Mar 31, 2022 - Sale 2599

Sale 2599 - Lot 235

Price Realized: $ 30,000
?Final Price Realized includes Buyer’s Premium added to Hammer Price
Estimate: $ 25,000 - $ 35,000
Harlem Elder Diva Speaks.

Mixed-media quilt assemblage, with hand embroidery, collage and appliqué, 2014. 1003x724 mm; 39 1/2x28 1/2 inches (43 1/2 inches in height with tassels). Signed "dindga", titled and dated in stitched purple thread, verso.

Provenance: acquired directly from the artist; private collection, New York.

Exhibited: i found god in myself: the 40th anniversary of Ntozake Shange's for colored girls, the African American Museum in Philadelphia, October 6, 2016 - January 8, 2017.

Highlighting the strength and wisdom of a woman who has fully experienced the peaks and valleys of life, Dindga McCannon portrays a Harlemite sharing her wisdom with others.
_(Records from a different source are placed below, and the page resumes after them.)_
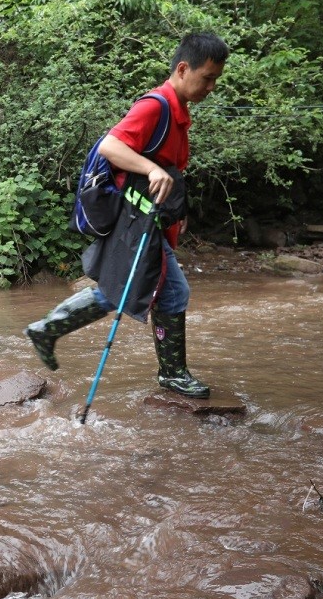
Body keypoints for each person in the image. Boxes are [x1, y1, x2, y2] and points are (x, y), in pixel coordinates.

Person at [24, 32, 230, 397]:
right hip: (136, 221)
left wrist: (177, 211)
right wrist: (151, 172)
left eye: (216, 79)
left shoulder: (178, 112)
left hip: (149, 220)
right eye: (208, 77)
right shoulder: (156, 106)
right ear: (183, 69)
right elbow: (111, 145)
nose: (212, 86)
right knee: (171, 293)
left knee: (119, 291)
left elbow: (170, 168)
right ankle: (172, 373)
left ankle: (48, 329)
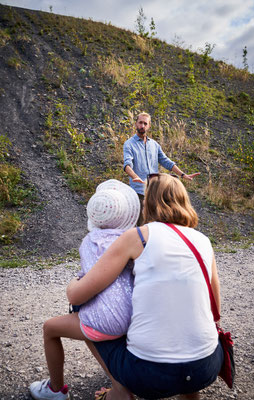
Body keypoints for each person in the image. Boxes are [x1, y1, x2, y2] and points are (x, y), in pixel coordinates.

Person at [66, 173, 223, 400]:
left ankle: (118, 392)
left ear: (147, 202)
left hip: (149, 375)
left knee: (84, 310)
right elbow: (215, 306)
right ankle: (190, 393)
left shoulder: (138, 236)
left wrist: (73, 283)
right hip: (206, 366)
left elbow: (78, 295)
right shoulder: (203, 240)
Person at [29, 179, 140, 400]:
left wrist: (74, 283)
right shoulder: (133, 240)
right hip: (137, 318)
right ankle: (119, 375)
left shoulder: (89, 243)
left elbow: (86, 285)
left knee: (51, 328)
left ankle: (55, 390)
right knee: (86, 315)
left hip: (107, 324)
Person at [123, 112, 200, 224]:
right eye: (140, 122)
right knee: (140, 226)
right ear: (136, 124)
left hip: (155, 192)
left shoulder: (154, 145)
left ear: (149, 126)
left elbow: (166, 162)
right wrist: (135, 177)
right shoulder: (129, 144)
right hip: (139, 192)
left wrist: (183, 175)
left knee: (154, 225)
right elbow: (127, 165)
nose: (142, 126)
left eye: (145, 123)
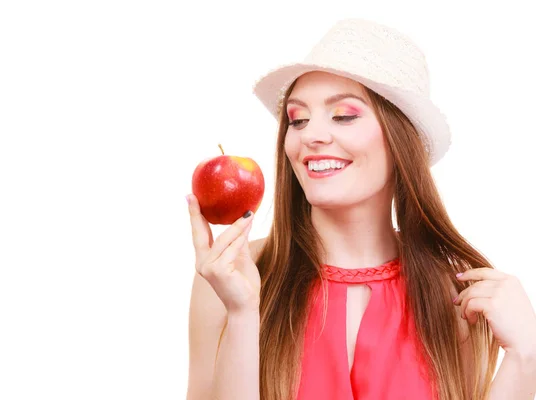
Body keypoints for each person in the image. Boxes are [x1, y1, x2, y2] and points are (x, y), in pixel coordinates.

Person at [185, 18, 536, 400]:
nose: (311, 135)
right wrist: (242, 314)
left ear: (402, 139)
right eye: (297, 120)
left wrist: (526, 358)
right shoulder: (233, 274)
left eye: (344, 115)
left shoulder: (455, 292)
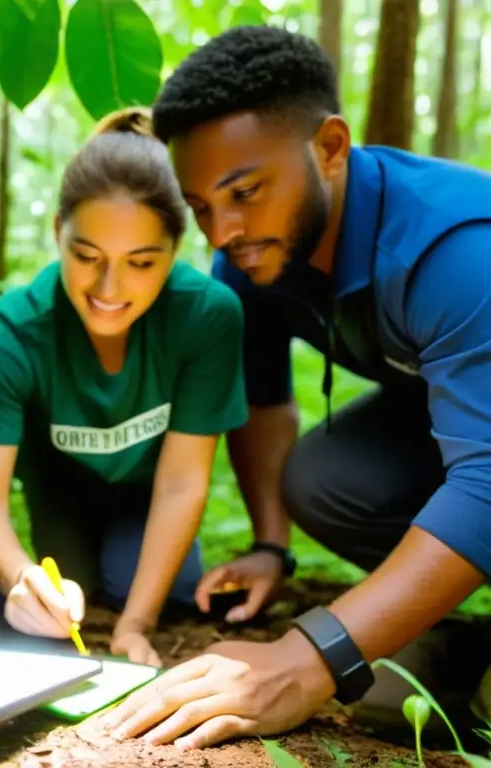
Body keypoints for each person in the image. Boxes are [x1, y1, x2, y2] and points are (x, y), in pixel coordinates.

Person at [105, 26, 491, 750]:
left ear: (331, 148)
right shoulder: (253, 262)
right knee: (321, 478)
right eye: (201, 206)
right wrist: (269, 548)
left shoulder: (457, 250)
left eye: (246, 191)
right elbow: (263, 402)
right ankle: (457, 636)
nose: (223, 232)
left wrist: (308, 661)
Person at [0, 108, 248, 666]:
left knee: (160, 587)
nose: (109, 288)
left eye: (141, 262)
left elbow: (184, 480)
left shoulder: (208, 316)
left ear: (176, 248)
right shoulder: (13, 333)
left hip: (148, 494)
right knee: (56, 601)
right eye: (86, 256)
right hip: (59, 492)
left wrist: (138, 624)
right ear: (57, 231)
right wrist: (17, 576)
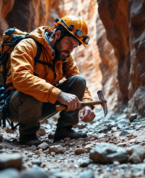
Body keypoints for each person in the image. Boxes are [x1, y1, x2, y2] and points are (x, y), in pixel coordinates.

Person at [6, 16, 96, 146]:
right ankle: (28, 135)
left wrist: (86, 104)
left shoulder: (65, 56)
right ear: (58, 34)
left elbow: (77, 80)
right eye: (69, 43)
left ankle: (64, 130)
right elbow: (21, 78)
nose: (70, 50)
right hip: (17, 106)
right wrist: (59, 95)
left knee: (79, 80)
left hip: (43, 104)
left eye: (74, 47)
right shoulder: (27, 45)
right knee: (32, 89)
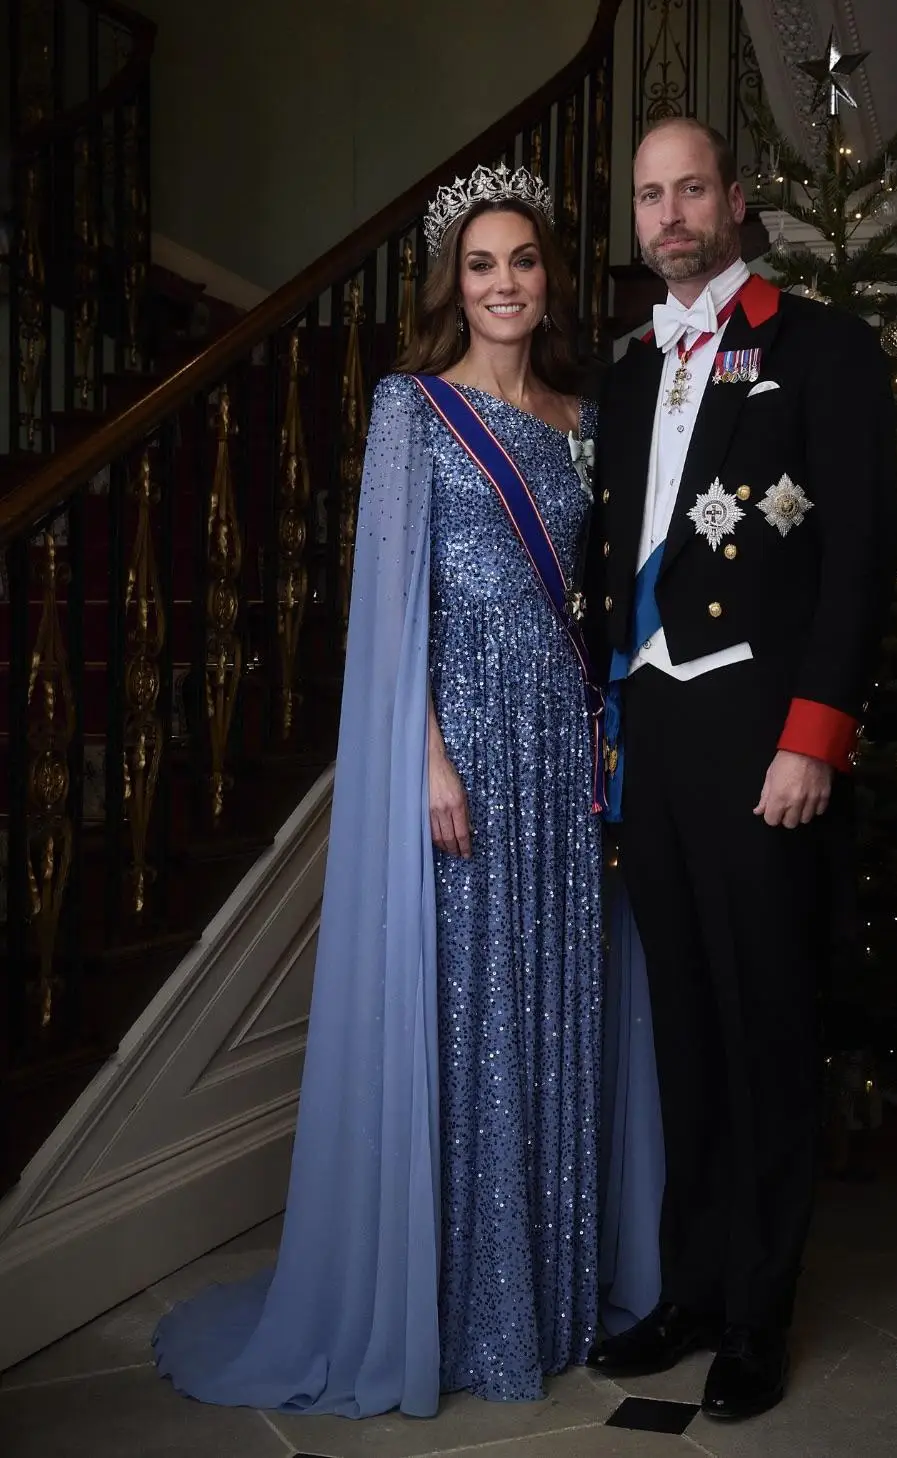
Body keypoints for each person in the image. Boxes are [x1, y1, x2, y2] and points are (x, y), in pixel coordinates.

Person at [153, 163, 658, 1419]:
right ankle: (462, 1303)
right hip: (462, 749)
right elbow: (390, 606)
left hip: (558, 744)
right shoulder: (412, 411)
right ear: (456, 285)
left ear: (549, 281)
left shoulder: (584, 420)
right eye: (481, 266)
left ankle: (545, 1295)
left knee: (559, 1001)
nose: (504, 285)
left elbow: (605, 596)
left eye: (524, 263)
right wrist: (424, 752)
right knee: (469, 1008)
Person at [584, 118, 897, 1422]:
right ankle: (695, 1287)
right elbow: (614, 563)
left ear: (735, 199)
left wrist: (811, 733)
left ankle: (759, 1313)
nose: (668, 214)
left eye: (689, 188)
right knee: (686, 1033)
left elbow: (858, 551)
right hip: (652, 735)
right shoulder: (619, 371)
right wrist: (609, 719)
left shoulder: (818, 348)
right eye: (649, 195)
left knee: (766, 1027)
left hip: (762, 736)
A consummate Renaissance woman, McCannon is a painter, printmaker, fashion and jewelry designer, quilter/textile artist, author and illustrator. Harlem Elder Diva Speaks captures her ability to adapt various media to create textile works that convey narratives that are not often told.

McCannon knew she wanted to be an artist from an early age, learning to sew from her mother and grandmother as a child. She chose not to attend college to study art - instead, she studied independently with artists Richard Mayhew, Al Hollingsworth and Charles Alston. McCannon became a member of the Weusi Artist Collective in the late 1960s, and was a founding member of "Where We At", Black Women Artists, Inc. (WWA), a collective of Black women artists affiliated with the Black Arts Movement. McCannon, Faith Ringgold and Kay Brown held the first WWA meeting in early 1971 in McCannon's Brooklyn home. McCannon also illustrated several books by Edgar White as well as wrote and illustrated two books of her own, Peaches and Wilhemina Jones, Future Star. Her artworks are in the collections of the Brooklyn Museum, Michigan State University, the Schomburg Center for Research in Black Culture and the Studio Museum in Harlem.